▶ Problem to solve:
Lines from the material below that hold the string "Holy" are what is needed; copy each of them.
────
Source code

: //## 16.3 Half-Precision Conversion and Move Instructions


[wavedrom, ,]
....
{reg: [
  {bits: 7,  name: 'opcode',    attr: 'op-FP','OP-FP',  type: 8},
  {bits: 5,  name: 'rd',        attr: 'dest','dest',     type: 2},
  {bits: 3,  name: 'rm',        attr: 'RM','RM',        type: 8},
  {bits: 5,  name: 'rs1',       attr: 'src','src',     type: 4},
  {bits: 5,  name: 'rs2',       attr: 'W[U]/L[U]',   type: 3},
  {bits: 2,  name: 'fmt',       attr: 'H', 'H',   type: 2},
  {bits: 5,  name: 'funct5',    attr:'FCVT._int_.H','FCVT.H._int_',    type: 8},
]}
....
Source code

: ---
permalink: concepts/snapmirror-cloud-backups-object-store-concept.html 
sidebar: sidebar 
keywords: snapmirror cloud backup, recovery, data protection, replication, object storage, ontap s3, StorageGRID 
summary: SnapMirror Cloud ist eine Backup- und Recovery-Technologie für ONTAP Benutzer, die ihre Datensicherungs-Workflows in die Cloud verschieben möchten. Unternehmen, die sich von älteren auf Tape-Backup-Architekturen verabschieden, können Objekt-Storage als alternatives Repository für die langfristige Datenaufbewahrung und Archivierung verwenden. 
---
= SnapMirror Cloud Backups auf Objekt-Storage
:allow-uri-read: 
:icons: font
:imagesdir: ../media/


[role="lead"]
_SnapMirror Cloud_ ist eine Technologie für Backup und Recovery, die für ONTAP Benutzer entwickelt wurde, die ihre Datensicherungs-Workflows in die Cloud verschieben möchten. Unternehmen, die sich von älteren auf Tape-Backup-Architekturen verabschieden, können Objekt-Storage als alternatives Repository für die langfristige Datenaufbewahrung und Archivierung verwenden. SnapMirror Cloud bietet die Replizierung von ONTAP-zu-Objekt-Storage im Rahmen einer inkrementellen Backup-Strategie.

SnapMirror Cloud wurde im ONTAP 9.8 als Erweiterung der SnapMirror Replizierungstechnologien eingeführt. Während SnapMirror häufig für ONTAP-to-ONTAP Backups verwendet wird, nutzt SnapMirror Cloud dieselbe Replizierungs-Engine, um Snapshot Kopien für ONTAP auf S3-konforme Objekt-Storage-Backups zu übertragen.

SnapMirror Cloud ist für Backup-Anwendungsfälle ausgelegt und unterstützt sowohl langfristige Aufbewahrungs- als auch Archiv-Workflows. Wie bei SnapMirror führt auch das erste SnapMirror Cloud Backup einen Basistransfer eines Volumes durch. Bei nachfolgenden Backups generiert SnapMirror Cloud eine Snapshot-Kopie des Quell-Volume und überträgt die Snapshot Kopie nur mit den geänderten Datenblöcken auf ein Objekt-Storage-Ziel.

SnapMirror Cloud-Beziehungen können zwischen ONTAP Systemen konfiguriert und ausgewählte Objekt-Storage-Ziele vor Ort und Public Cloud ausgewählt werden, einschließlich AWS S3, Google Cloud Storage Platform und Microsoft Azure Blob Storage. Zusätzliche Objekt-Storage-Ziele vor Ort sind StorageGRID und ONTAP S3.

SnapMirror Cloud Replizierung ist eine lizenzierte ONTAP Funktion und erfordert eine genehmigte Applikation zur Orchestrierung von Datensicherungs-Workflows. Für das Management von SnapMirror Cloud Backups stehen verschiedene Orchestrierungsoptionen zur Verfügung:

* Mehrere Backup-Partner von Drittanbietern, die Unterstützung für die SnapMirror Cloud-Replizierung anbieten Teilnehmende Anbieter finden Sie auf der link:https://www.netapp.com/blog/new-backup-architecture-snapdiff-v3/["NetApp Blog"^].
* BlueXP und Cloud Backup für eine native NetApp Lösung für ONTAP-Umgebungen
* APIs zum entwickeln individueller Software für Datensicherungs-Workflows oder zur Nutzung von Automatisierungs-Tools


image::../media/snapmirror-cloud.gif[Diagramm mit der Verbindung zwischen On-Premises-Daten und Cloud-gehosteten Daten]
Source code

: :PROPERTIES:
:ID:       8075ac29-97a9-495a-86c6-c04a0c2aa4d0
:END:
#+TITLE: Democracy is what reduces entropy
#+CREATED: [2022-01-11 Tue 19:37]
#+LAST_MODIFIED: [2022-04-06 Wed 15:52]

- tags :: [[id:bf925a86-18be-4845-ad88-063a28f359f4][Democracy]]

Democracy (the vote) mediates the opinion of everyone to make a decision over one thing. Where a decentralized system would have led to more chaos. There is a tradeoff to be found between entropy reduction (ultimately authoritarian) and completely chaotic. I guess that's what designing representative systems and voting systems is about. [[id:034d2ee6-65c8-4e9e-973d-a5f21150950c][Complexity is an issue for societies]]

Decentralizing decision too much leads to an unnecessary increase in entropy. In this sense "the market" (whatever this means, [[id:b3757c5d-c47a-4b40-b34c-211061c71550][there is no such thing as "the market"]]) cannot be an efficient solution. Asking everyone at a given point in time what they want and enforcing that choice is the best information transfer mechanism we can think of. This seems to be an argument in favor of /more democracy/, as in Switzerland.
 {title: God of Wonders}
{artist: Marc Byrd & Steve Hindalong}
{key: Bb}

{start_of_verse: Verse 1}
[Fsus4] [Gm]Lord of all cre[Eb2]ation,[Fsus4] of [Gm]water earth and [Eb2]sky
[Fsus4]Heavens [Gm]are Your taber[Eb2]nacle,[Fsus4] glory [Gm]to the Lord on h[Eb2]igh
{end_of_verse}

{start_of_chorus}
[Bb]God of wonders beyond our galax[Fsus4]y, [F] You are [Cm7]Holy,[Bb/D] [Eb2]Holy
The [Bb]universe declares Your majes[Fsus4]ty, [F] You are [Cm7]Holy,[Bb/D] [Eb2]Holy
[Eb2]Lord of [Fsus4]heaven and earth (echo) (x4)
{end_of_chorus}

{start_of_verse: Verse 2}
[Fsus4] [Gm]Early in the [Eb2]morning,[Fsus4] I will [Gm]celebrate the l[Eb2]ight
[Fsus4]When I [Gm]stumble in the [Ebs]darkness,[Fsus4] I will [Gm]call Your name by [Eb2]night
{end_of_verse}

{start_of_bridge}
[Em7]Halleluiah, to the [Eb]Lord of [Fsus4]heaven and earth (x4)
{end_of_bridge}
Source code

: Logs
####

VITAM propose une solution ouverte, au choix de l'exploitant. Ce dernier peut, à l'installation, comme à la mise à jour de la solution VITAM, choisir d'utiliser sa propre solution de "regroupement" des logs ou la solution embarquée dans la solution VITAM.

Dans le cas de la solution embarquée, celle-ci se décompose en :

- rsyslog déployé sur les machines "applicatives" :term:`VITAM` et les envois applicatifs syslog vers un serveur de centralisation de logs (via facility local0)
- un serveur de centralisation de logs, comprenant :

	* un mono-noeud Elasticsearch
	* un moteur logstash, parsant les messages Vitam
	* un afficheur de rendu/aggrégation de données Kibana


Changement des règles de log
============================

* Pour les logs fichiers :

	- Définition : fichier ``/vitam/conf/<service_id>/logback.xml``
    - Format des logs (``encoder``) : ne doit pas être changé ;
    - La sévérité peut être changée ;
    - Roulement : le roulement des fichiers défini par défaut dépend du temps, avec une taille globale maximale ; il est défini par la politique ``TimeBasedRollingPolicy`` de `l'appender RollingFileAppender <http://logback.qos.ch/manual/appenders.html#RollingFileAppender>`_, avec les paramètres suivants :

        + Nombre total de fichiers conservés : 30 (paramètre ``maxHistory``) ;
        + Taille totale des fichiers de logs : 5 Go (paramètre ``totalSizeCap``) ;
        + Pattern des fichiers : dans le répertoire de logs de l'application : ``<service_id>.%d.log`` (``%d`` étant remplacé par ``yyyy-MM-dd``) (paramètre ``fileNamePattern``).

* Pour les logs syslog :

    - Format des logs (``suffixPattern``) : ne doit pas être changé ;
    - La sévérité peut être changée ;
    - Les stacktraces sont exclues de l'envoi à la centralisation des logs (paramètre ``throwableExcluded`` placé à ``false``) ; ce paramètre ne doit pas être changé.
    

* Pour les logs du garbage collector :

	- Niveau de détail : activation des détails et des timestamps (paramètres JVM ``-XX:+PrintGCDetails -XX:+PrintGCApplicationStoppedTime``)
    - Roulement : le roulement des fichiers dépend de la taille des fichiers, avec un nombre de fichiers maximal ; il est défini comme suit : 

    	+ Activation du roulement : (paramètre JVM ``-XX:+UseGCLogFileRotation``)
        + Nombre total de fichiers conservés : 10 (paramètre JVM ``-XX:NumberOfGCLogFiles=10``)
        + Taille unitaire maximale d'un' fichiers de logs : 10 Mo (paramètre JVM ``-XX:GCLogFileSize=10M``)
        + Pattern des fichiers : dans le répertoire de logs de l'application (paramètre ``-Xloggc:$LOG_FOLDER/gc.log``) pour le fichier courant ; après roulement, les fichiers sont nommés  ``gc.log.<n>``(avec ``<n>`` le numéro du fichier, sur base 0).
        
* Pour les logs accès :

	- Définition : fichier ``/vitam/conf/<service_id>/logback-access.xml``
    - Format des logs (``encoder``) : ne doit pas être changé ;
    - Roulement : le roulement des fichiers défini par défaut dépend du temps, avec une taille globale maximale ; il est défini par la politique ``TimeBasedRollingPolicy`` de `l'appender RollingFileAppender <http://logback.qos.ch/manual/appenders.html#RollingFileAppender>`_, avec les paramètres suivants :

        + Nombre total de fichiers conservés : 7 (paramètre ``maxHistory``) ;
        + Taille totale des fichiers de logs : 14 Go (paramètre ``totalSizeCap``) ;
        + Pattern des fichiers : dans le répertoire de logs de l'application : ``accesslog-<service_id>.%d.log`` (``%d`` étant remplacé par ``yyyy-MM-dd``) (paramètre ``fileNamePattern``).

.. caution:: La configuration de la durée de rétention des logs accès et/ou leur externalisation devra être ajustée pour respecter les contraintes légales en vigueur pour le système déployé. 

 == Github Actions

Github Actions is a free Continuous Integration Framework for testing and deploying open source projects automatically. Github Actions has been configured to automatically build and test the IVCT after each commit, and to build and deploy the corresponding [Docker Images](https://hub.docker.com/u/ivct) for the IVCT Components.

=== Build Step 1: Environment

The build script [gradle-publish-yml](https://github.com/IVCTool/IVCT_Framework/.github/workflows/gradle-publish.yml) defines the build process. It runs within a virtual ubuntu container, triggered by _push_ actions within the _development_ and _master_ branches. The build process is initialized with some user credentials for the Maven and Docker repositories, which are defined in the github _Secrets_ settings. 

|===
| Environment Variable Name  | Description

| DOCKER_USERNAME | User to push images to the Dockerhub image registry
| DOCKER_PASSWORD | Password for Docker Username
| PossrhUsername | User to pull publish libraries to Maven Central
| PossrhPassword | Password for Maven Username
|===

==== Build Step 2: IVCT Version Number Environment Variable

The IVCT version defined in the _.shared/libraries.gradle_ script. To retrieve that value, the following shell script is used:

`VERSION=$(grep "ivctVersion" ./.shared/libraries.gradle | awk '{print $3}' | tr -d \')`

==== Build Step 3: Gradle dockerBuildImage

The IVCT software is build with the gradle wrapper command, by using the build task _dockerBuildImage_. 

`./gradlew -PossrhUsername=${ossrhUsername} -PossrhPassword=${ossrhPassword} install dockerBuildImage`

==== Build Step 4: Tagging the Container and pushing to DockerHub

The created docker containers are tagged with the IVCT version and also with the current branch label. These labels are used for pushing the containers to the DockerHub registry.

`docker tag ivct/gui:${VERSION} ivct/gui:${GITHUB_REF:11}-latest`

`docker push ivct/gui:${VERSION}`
────
▶ Result:
[Bb]God of wonders beyond our galax[Fsus4]y, [F] You are [Cm7]Holy,[Bb/D] [Eb2]Holy
The [Bb]universe declares Your majes[Fsus4]ty, [F] You are [Cm7]Holy,[Bb/D] [Eb2]Holy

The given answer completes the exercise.